- [ENTRIES SHOWN]:
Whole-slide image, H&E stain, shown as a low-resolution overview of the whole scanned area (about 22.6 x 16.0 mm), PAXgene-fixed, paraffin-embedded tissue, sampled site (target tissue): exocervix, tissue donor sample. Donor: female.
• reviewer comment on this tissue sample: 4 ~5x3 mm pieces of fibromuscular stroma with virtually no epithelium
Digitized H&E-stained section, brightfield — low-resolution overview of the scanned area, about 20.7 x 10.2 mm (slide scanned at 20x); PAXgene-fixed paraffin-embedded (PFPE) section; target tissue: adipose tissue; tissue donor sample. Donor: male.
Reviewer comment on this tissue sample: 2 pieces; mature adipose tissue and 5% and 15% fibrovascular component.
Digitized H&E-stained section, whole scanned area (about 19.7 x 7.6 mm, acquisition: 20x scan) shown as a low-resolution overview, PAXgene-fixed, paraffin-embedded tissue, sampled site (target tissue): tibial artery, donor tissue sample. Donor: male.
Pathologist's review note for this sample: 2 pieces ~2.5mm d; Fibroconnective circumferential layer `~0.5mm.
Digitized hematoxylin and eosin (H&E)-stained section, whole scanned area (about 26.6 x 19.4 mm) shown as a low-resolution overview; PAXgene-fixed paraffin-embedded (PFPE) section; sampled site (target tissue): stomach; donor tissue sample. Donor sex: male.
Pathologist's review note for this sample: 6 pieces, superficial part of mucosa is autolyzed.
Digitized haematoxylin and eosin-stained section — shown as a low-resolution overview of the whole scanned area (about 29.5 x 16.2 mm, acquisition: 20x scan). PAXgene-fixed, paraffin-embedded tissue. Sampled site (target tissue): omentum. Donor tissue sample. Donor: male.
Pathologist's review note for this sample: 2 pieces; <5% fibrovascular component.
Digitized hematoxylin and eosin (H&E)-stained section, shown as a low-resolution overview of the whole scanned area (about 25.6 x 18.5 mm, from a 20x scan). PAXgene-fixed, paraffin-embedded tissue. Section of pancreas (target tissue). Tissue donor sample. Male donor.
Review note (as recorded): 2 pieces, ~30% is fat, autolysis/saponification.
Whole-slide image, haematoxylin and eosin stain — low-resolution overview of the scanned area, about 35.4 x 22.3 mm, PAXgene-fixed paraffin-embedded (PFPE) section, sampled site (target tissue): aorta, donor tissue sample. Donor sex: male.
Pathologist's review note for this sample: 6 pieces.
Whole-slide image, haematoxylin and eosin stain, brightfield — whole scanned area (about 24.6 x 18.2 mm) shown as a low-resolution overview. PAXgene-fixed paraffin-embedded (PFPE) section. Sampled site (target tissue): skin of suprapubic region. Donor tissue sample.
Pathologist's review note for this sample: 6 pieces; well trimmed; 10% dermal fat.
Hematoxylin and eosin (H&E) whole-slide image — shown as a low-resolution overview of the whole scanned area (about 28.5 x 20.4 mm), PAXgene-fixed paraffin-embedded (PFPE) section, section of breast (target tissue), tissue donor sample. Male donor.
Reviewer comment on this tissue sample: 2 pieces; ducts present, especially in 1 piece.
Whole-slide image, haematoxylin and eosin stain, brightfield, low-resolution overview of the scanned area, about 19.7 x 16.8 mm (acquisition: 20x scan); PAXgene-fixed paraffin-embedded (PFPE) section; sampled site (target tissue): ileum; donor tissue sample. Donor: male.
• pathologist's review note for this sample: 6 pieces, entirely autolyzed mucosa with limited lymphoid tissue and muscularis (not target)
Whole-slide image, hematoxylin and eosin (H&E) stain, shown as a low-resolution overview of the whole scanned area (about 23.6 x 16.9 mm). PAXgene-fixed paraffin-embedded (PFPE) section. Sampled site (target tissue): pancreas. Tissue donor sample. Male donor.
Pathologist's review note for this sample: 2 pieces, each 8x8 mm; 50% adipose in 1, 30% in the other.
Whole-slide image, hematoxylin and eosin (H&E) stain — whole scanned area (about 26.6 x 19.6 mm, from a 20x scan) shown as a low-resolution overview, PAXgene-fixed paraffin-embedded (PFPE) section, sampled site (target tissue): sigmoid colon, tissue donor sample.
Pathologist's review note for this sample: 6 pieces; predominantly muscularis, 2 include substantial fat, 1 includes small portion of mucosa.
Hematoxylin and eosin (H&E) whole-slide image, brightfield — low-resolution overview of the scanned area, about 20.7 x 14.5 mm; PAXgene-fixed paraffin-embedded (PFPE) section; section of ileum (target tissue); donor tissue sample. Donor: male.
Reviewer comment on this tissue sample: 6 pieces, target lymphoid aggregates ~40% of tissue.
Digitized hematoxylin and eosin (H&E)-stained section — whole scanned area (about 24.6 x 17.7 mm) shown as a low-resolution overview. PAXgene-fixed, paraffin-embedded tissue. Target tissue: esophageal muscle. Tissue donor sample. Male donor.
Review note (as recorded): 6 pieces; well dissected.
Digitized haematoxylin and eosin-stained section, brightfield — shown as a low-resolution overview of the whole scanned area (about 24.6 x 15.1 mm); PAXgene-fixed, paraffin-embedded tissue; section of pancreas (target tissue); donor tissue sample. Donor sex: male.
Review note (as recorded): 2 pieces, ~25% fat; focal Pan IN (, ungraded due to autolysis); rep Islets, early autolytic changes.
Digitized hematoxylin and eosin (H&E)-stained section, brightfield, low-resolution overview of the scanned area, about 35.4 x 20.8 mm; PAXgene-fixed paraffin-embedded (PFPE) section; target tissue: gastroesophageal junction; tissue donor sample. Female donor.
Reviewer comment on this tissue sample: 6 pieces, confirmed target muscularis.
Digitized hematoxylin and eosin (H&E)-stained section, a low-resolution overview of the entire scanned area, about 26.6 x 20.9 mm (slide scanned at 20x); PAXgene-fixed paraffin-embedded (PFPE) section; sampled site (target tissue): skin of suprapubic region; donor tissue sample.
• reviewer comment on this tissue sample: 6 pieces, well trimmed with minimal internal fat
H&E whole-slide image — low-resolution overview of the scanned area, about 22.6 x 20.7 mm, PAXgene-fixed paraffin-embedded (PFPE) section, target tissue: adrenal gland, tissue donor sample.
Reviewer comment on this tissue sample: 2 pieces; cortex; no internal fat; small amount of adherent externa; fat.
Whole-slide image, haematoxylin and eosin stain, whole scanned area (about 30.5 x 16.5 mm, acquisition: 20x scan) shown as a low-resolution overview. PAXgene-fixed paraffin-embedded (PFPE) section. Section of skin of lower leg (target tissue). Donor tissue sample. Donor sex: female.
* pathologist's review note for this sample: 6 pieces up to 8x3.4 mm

- [WHAT TO WORK ON]:
In the listing above, find the line with "Digitized hematoxylin and eosin (H&E)-stained section, shown" and the line with "muscularis (not target)"; set down exactly those two lines and every line between them, nothing more.

- [WRITTEN SOLUTION]:
Digitized hematoxylin and eosin (H&E)-stained section, shown as a low-resolution overview of the whole scanned area (about 25.6 x 18.5 mm, from a 20x scan). PAXgene-fixed, paraffin-embedded tissue. Section of pancreas (target tissue). Tissue donor sample. Male donor.
Review note (as recorded): 2 pieces, ~30% is fat, autolysis/saponification.
Whole-slide image, haematoxylin and eosin stain — low-resolution overview of the scanned area, about 35.4 x 22.3 mm, PAXgene-fixed paraffin-embedded (PFPE) section, sampled site (target tissue): aorta, donor tissue sample. Donor sex: male.
Pathologist's review note for this sample: 6 pieces.
Whole-slide image, haematoxylin and eosin stain, brightfield — whole scanned area (about 24.6 x 18.2 mm) shown as a low-resolution overview. PAXgene-fixed paraffin-embedded (PFPE) section. Sampled site (target tissue): skin of suprapubic region. Donor tissue sample.
Pathologist's review note for this sample: 6 pieces; well trimmed; 10% dermal fat.
Hematoxylin and eosin (H&E) whole-slide image — shown as a low-resolution overview of the whole scanned area (about 28.5 x 20.4 mm), PAXgene-fixed paraffin-embedded (PFPE) section, section of breast (target tissue), tissue donor sample. Male donor.
Reviewer comment on this tissue sample: 2 pieces; ducts present, especially in 1 piece.
Whole-slide image, haematoxylin and eosin stain, brightfield, low-resolution overview of the scanned area, about 19.7 x 16.8 mm (acquisition: 20x scan); PAXgene-fixed paraffin-embedded (PFPE) section; sampled site (target tissue): ileum; donor tissue sample. Donor: male.
• pathologist's review note for this sample: 6 pieces, entirely autolyzed mucosa with limited lymphoid tissue and muscularis (not target)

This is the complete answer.